Liste des consignes —
• 1. Recopiez tout le passage du texte sur l'urbex qui va de « S’il a pu lui-même » jusqu'à « de nouvelles photos. ».
• 2. Relevez tous les noms propres de lieux qui apparaissent dans le texte sur l'urbex.

Mais il est aussi bien conscient qu’il ne faut pas prendre cette activité à la légère. Les rubriques faits divers des journaux relatent régulièrement les accidents liés à l’urbex. «Il faut ouvrir l’œil, il y a toujours des risques», prévient MonsieurKurtis.
S’il a pu lui-même en prendre, il essaye d’être le mieux préparé possible et de rester prudent. Il vérifie par exemple toujours l’état du plafond avant de monter à un étage pour éviter tout effondrement et ne pénètre jamais dans une mine sans un détecteur d’oxygène. «J’ai eu la chance de commencer avec des gens aguerris.»
«C’est beau mais aussi hyper triste»
De retour en France, il a encore multiplié les voyages avant de finir par se réinstaller dans sa région natale. «Aujourd’hui, je ne suis plus aussi actif, mais je continue d’aller visiter des choses tous les mois.» Ce qui l’intéresse dorénavant, c’est de témoigner de l’existence de ces sites et de montrer leur évolution en y retournant régulièrement pour faire de nouvelles photos.
«II y a 15 ans, il y avait de nombreuses friches au Luxembourg. Mais aujourd’hui beaucoup ont été détruites ou réhabilitées.» Belval et ses hauts-fourneaux intégrés au nouveau quartier ou le Fond-de-Gras témoignent de cette évolution.
Et même si cela restreint les possibilités d’exploration, MonsieurKurtis n’en éprouve aucune amertume, bien au contraire. «Il y a une esthétique de l’abandon, reconnaît-il. C’est beau, mais c’est aussi hyper-triste. Ce sont des emplois disparus.»

Extraits des entrées —
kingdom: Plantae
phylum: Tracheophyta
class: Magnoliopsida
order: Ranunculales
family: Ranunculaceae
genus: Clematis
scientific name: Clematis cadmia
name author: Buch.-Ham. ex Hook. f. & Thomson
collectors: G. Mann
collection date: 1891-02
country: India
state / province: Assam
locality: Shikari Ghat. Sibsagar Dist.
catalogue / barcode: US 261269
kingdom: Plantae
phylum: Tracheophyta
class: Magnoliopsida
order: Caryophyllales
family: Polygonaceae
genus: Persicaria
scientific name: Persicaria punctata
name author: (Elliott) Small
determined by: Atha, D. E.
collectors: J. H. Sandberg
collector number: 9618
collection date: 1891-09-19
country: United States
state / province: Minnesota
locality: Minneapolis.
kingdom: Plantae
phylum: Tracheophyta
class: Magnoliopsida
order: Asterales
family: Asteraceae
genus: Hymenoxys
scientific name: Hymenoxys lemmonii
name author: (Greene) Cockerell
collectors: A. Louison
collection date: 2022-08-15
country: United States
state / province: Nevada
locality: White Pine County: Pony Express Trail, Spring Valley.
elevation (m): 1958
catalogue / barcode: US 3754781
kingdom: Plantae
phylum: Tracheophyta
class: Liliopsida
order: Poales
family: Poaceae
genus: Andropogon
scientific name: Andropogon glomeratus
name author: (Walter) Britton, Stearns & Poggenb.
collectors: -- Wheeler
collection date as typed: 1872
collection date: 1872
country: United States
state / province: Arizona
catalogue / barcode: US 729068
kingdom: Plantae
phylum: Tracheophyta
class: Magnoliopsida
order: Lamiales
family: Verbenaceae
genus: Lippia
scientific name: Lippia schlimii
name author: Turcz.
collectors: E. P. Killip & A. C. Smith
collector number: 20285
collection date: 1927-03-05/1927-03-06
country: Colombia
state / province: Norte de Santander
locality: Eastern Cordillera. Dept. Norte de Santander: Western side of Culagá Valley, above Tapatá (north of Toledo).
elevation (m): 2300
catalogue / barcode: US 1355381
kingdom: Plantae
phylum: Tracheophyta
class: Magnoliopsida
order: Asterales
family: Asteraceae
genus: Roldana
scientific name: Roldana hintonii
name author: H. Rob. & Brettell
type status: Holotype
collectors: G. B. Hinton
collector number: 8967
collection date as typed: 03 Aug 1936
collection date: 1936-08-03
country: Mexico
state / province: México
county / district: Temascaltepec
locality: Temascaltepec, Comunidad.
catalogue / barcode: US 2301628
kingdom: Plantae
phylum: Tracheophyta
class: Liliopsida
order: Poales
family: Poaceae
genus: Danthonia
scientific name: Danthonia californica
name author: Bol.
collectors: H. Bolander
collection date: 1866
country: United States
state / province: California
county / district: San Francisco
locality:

Réponses par consigne —
• 1.
S’il a pu lui-même en prendre, il essaye d’être le mieux préparé possible et de rester prudent. Il vérifie par exemple toujours l’état du plafond avant de monter à un étage pour éviter tout effondrement et ne pénètre jamais dans une mine sans un détecteur d’oxygène. «J’ai eu la chance de commencer avec des gens aguerris.»
«C’est beau mais aussi hyper triste»
De retour en France, il a encore multiplié les voyages avant de finir par se réinstaller dans sa région natale. «Aujourd’hui, je ne suis plus aussi actif, mais je continue d’aller visiter des choses tous les mois.» Ce qui l’intéresse dorénavant, c’est de témoigner de l’existence de ces sites et de montrer leur évolution en y retournant régulièrement pour faire de nouvelles photos.

• 2. France, Luxembourg, Belval, Fond-de-Gras